- _Your goal_
Copy out the text of all the rows below, line for line and unchanged, leaving out the pictures.

Supplied information Start Marker

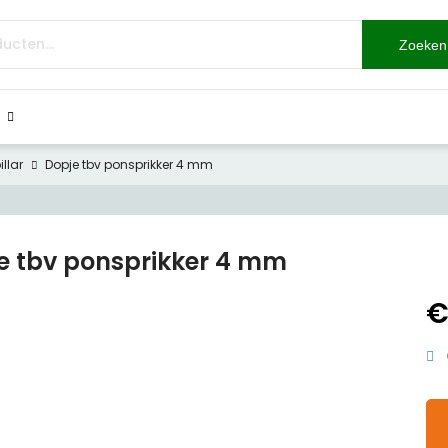
Zoeken
llar
Dopje tbv ponsprikker 4 mm
e tbv ponsprikker 4 mm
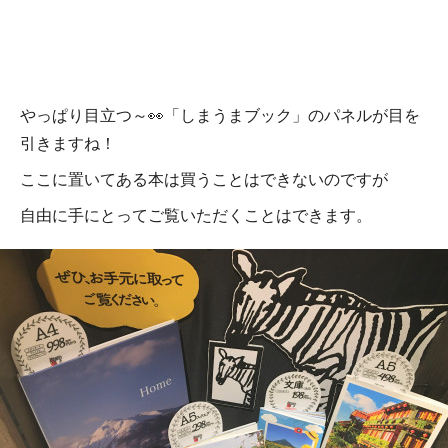
やっぱり目立つ～👀「しまうまブック」のパネルが目を
引きますね！
ここに置いてある本は買うことはできないのですが
自由に手にとってご覧いただくことはできます。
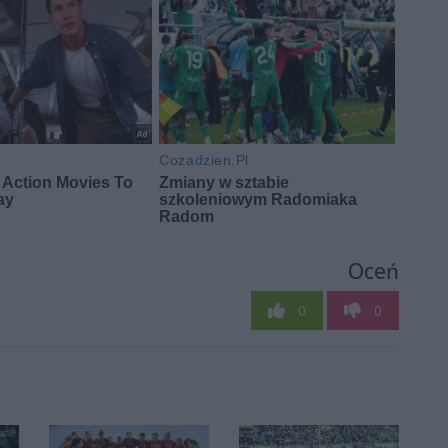
Oceń
0
0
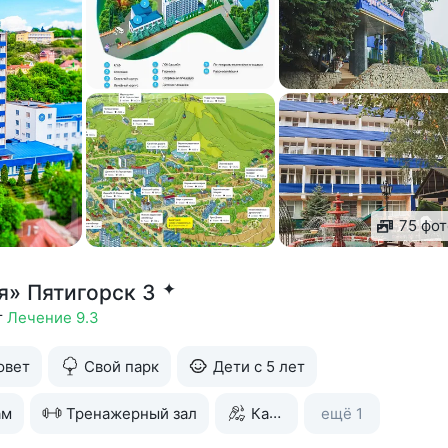
75 фот
✦
я» Пятигорск 3
т
Лечение 9.3
ювет
Свой парк
Дети с 5 лет
ам
Тренажерный зал
Караоке
ещё 1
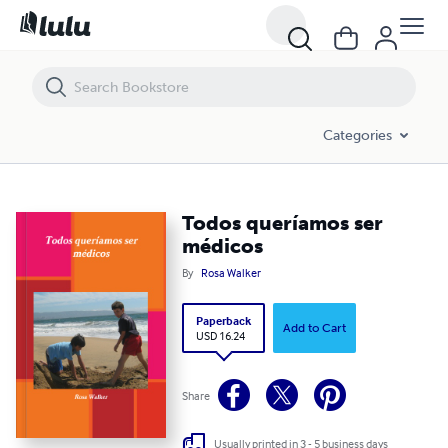
Todos queríamos ser médicos
Categories
Todos queríamos ser
médicos
By
Rosa Walker
Paperback
Add to Cart
USD 16.24
Share
Usually printed in 3 - 5 business days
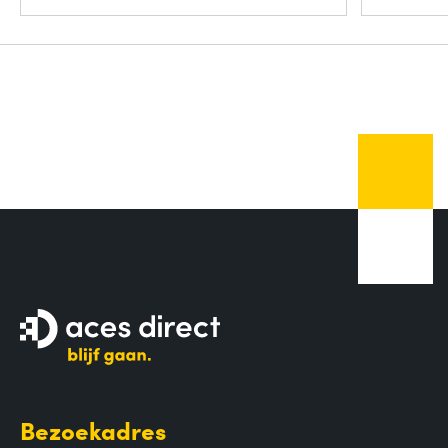
Bezoekadres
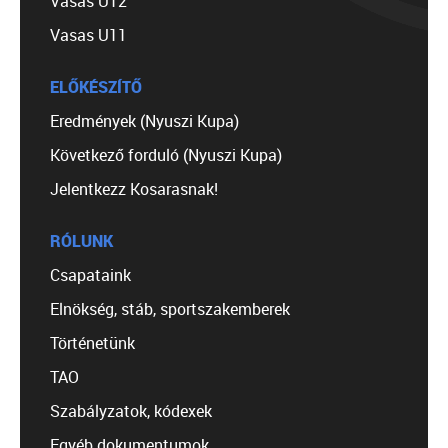
Vasas U12
Vasas U11
ELŐKÉSZÍTŐ
Eredmények (Nyuszi Kupa)
Következő forduló (Nyuszi Kupa)
Jelentkezz Kosarasnak!
RÓLUNK
Csapataink
Elnökség, stáb, sportszakemberek
Történetünk
TAO
Szabályzatok, kódexek
Egyéb dokumentumok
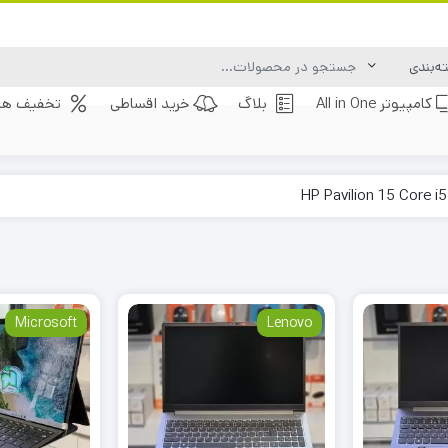
کامپیوتر All in One
بلاگ
خرید اقساطی
تخفیف های
Microsoft
Lenovo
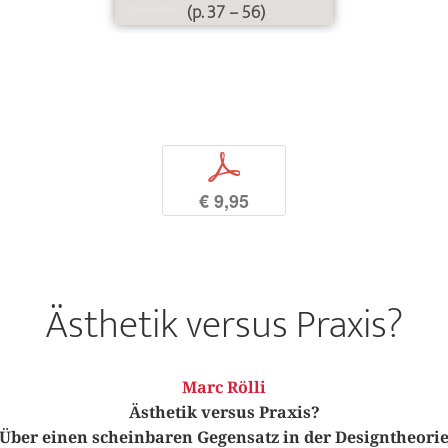
(p. 37 – 56)
p
€ 9,95
Ästhetik versus Praxis?
Marc Rölli
Ästhetik versus Praxis?
Über einen scheinbaren Gegensatz in der Designtheori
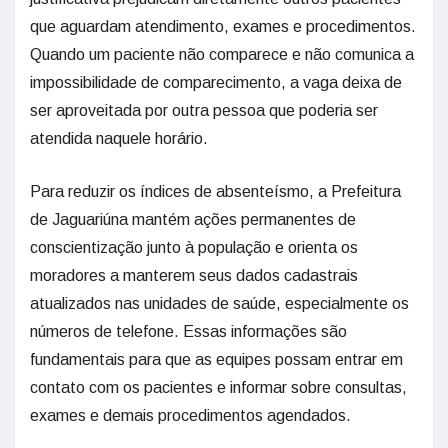
que aguardam atendimento, exames e procedimentos.
Quando um paciente não comparece e não comunica a
impossibilidade de comparecimento, a vaga deixa de
ser aproveitada por outra pessoa que poderia ser
atendida naquele horário.
Para reduzir os índices de absenteísmo, a Prefeitura
de Jaguariúna mantém ações permanentes de
conscientização junto à população e orienta os
moradores a manterem seus dados cadastrais
atualizados nas unidades de saúde, especialmente os
números de telefone. Essas informações são
fundamentais para que as equipes possam entrar em
contato com os pacientes e informar sobre consultas,
exames e demais procedimentos agendados.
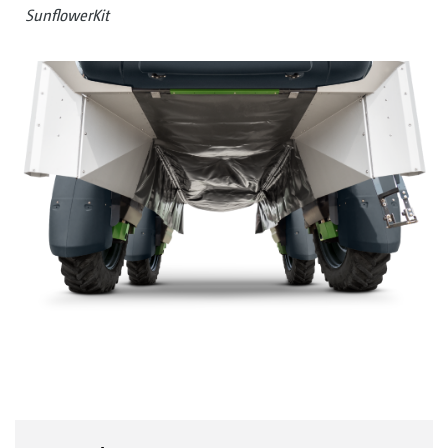
SunflowerKit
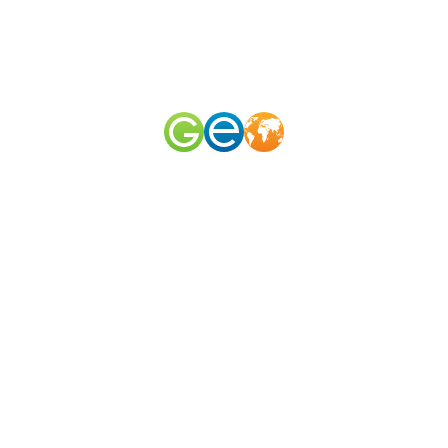
RU
EN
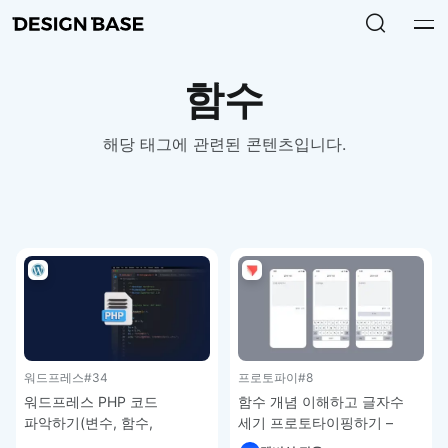
함수
해당 태그에 관련된 콘텐츠입니다.
워드프레스
#34
프로토파이
#8
워드프레스 PHP 코드
함수 개념 이해하고 글자수
파악하기(변수, 함수,
세기 프로토타이핑하기 –
내장함수) – 워드프레스 강좌
프로토파이 강좌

Supplied information End Marker

- _Task result_
Zoeken
llar
Dopje tbv ponsprikker 4 mm
e tbv ponsprikker 4 mm
やっぱり目立つ～👀「しまうまブック」のパネルが目を
引きますね！
ここに置いてある本は買うことはできないのですが
自由に手にとってご覧いただくことはできます。
Oceń
0
0
75 фот
✦
я» Пятигорск 3
т
Лечение 9.3
ювет
Свой парк
Дети с 5 лет
ам
Тренажерный зал
Караоке
ещё 1
Todos queríamos ser médicos
Categories
Todos queríamos ser
médicos
By
Rosa Walker
Paperback
Add to Cart
USD 16.24
Share
Usually printed in 3 - 5 business days
Bezoekadres
Vasas U12
Vasas U11
ELŐKÉSZÍTŐ
Eredmények (Nyuszi Kupa)
Következő forduló (Nyuszi Kupa)
Jelentkezz Kosarasnak!
RÓLUNK
Csapataink
Elnökség, stáb, sportszakemberek
Történetünk
TAO
Szabályzatok, kódexek
Egyéb dokumentumok
کامپیوتر All in One
بلاگ
خرید اقساطی
تخفیف های
Microsoft
Lenovo
(p. 37 – 56)
p
€ 9,95
Ästhetik versus Praxis?
Marc Rölli
Ästhetik versus Praxis?
Über einen scheinbaren Gegensatz in der Designtheori
que aguardam atendimento, exames e procedimentos.
Quando um paciente não comparece e não comunica a
impossibilidade de comparecimento, a vaga deixa de
ser aproveitada por outra pessoa que poderia ser
atendida naquele horário.
Para reduzir os índices de absenteísmo, a Prefeitura
de Jaguariúna mantém ações permanentes de
conscientização junto à população e orienta os
moradores a manterem seus dados cadastrais
atualizados nas unidades de saúde, especialmente os
números de telefone. Essas informações são
fundamentais para que as equipes possam entrar em
contato com os pacientes e informar sobre consultas,
exames e demais procedimentos agendados.
SunflowerKit
RU
EN
함수
해당 태그에 관련된 콘텐츠입니다.
워드프레스
#34
프로토파이
#8
워드프레스 PHP 코드
함수 개념 이해하고 글자수
파악하기(변수, 함수,
세기 프로토타이핑하기 –
내장함수) – 워드프레스 강좌
프로토파이 강좌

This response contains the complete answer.